__EXERCISE GOAL__. Look at the data below and print exactly the lines from its first line through the line with "цвета и текстуры фасадов, возможность"; the pictures stay out of the copy.

Records drawn from a dataset
┌──

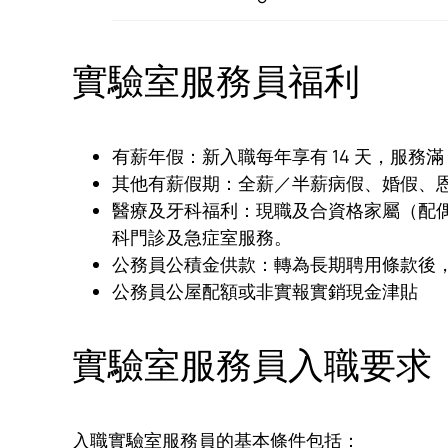
實驗室服務員福利
有薪年假：新入職每年享有 14 天，服務滿 
其他有薪假期：全薪／半薪病假、婚假、
醫療及牙科福利：現職及合資格家屬（配
科門診及急症室服務。
公務員公積金供款：轉為長期聘用條款後，
公務員公屋配額或非實報實銷現金津貼
實驗室服務員入職要求
入職實驗室服務員的基本條件包括：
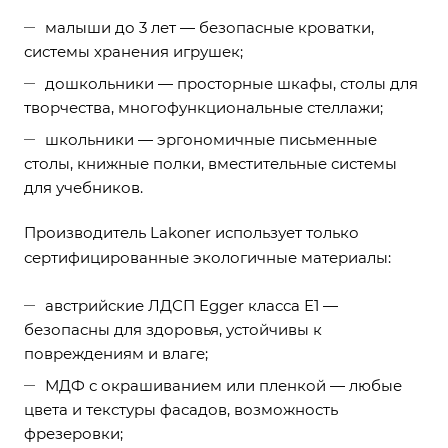
малыши до 3 лет — безопасные кроватки,
системы хранения игрушек;
дошкольники — просторные шкафы, столы для
творчества, многофункциональные стеллажи;
школьники — эргономичные письменные
столы, книжные полки, вместительные системы
для учебников.
Производитель Lakoner использует только
сертифицированные экологичные материалы:
австрийские ЛДСП Egger класса Е1 —
безопасны для здоровья, устойчивы к
повреждениям и влаге;
МДФ с окрашиванием или пленкой — любые
цвета и текстуры фасадов, возможность
фрезеровки;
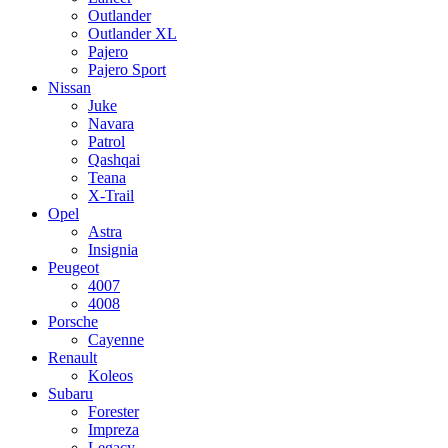
Outlander
Outlander XL
Pajero
Pajero Sport
Nissan
Juke
Navara
Patrol
Qashqai
Teana
X-Trail
Opel
Astra
Insignia
Peugeot
4007
4008
Porsche
Cayenne
Renault
Koleos
Subaru
Forester
Impreza
Legacy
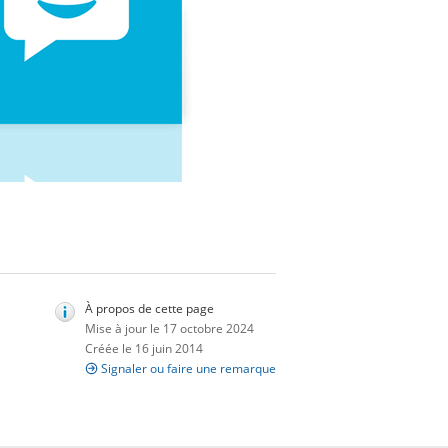
À propos de cette page
Mise à jour le 17 octobre 2024
Créée le 16 juin 2014
Signaler ou faire une remarque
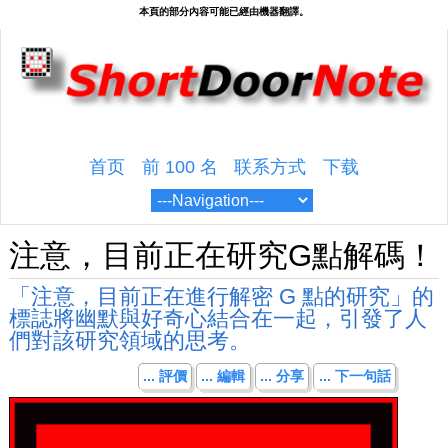
首页
前 100 名
联系方式
下载
注意，目前正在研究G點解碼！
「注意，目前正在進行解密 G 點的研究」的
標誌將幽默與好奇心結合在一起，引發了人
們對該研究領域的思考。
... 評價
... 編輯
... 分享
... 下一句話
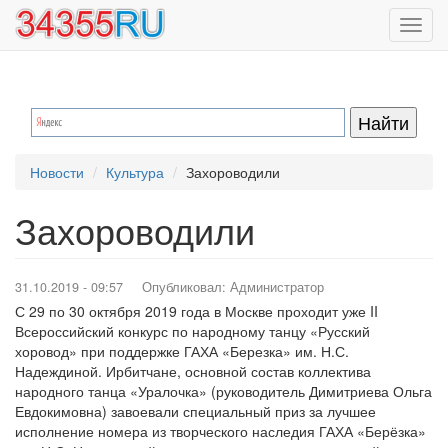
Перейти
Toggl
к
navig
основному
содержанию
Новости
Культура
Захороводили
Захороводили
31.10.2019 - 09:57
Опубликовал:
Администратор
С 29 по 30 октября 2019 года в Москве проходит уже II
Всероссийский конкурс по народному танцу «Русский
хоровод» при поддержке ГАХА «Березка» им. Н.С.
Надеждиной. Ирбитчане, основной состав коллектива
народного танца «Уралочка» (руководитель Димитриева Ольга
Евдокимовна) завоевали специальный приз за лучшее
исполнение номера из творческого наследия ГАХА «Берёзка»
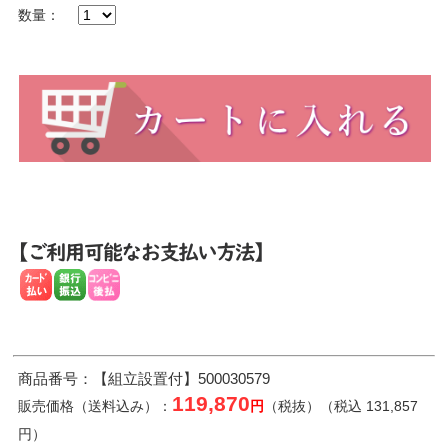
数量：
商品番号：【組立設置付】500030579
119,870
販売価格（送料込み）：
円
（税抜）（税込 131,857
円）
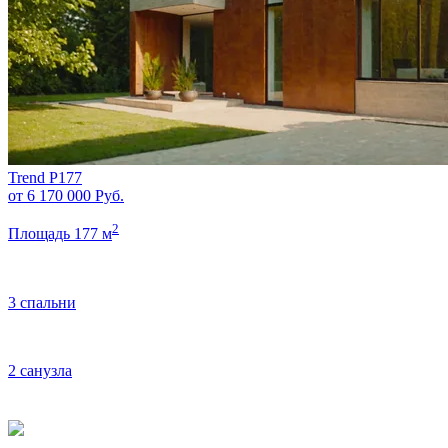
Trend P177
от 6 170 000
Руб.
2
Площадь 177 м
3 спальни
2 санузла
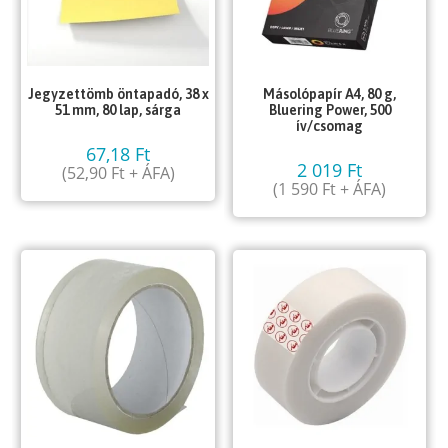
Jegyzettömb öntapadó, 38 x
Másolópapír A4, 80 g,
51 mm, 80 lap, sárga
Bluering Power, 500
ív/csomag
67,18
Ft
2 019
Ft
(
52,90
Ft
+ ÁFA)
(
1 590
Ft
+ ÁFA)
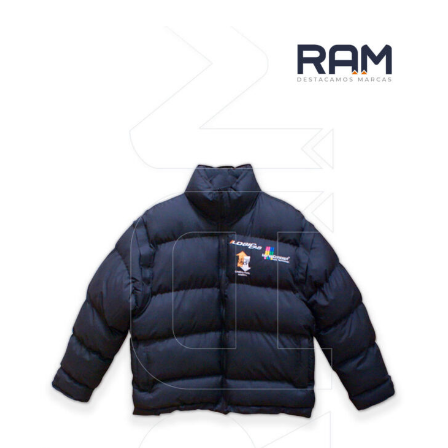
VER MÁS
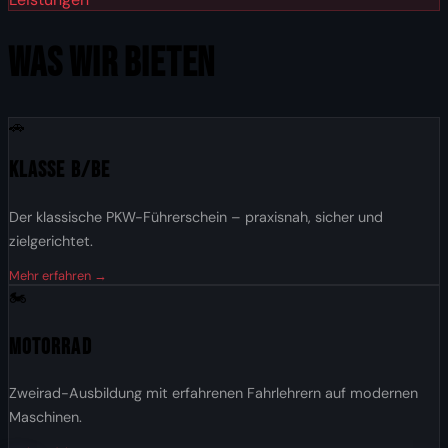
WAS WIR BIETEN
🚗
Klasse B/BE
Der klassische PKW-Führerschein – praxisnah, sicher und
zielgerichtet.
Mehr erfahren →
🏍️
Motorrad
Zweirad-Ausbildung mit erfahrenen Fahrlehrern auf modernen
Maschinen.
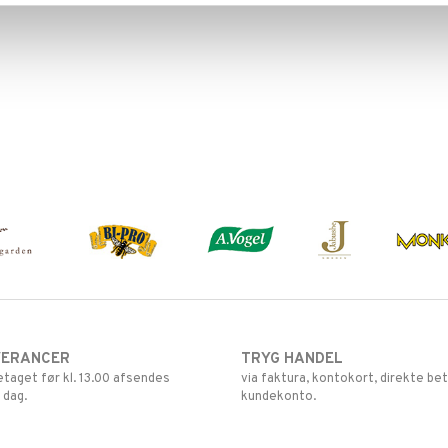
VERANCER
TRYG HANDEL
retaget før kl. 13.00 afsendes
via faktura, kontokort, direkte bet
 dag.
kundekonto.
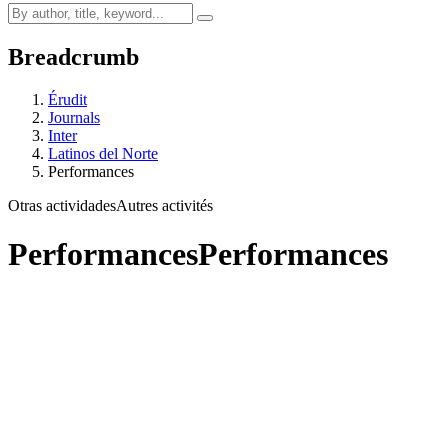
Breadcrumb
Érudit
Journals
Inter
Latinos del Norte
Performances
Otras actividades
Autres activités
Performances
Performances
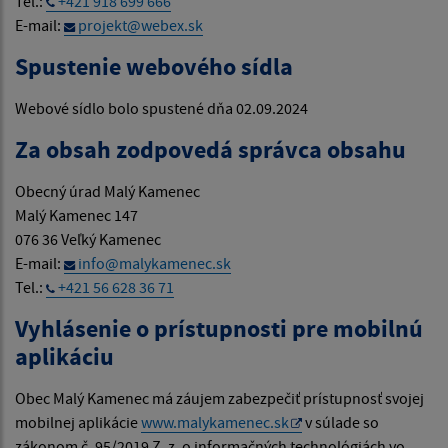
Tel.:
+421 918 699 666
E-mail:
projekt@webex.sk
Spustenie webového sídla
Webové sídlo bolo spustené dňa 02.09.2024
Za obsah zodpovedá správca obsahu
Obecný úrad Malý Kamenec
Malý Kamenec 147
076 36 Veľký Kamenec
E-mail:
info@malykamenec.sk
Tel.:
+421 56 628 36 71
Vyhlásenie o prístupnosti pre mobilnú
aplikáciu
Obec Malý Kamenec má záujem zabezpečiť prístupnosť svojej
mobilnej aplikácie
www.malykamenec.sk
v súlade so
zákonom č. 95/2019 Z. z. o informačných technológiách vo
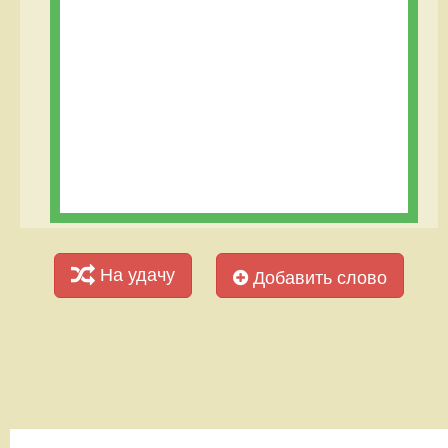
На удачу
Добавить слово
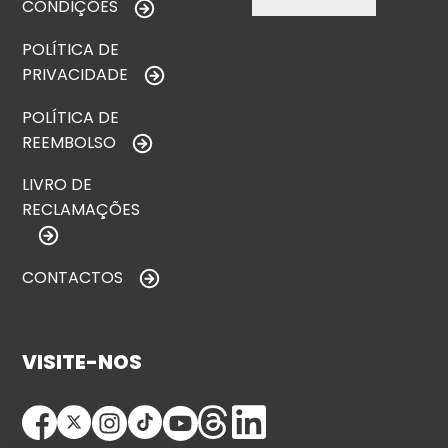
CONDIÇÕES
POLÍTICA DE
PRIVACIDADE
POLÍTICA DE
REEMBOLSO
LIVRO DE
RECLAMAÇÕES
CONTACTOS
VISITE-NOS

└──

__OUTPUT FOR THIS EXERCISE__.
實驗室服務員福利
有薪年假：新入職每年享有 14 天，服務滿 
其他有薪假期：全薪／半薪病假、婚假、
醫療及牙科福利：現職及合資格家屬（配
科門診及急症室服務。
公務員公積金供款：轉為長期聘用條款後，
公務員公屋配額或非實報實銷現金津貼
實驗室服務員入職要求
入職實驗室服務員的基本條件包括：
малыши до 3 лет — безопасные кроватки,
системы хранения игрушек;
дошкольники — просторные шкафы, столы для
творчества, многофункциональные стеллажи;
школьники — эргономичные письменные
столы, книжные полки, вместительные системы
для учебников.
Производитель Lakoner использует только
сертифицированные экологичные материалы:
австрийские ЛДСП Egger класса Е1 —
безопасны для здоровья, устойчивы к
повреждениям и влаге;
МДФ с окрашиванием или пленкой — любые
цвета и текстуры фасадов, возможность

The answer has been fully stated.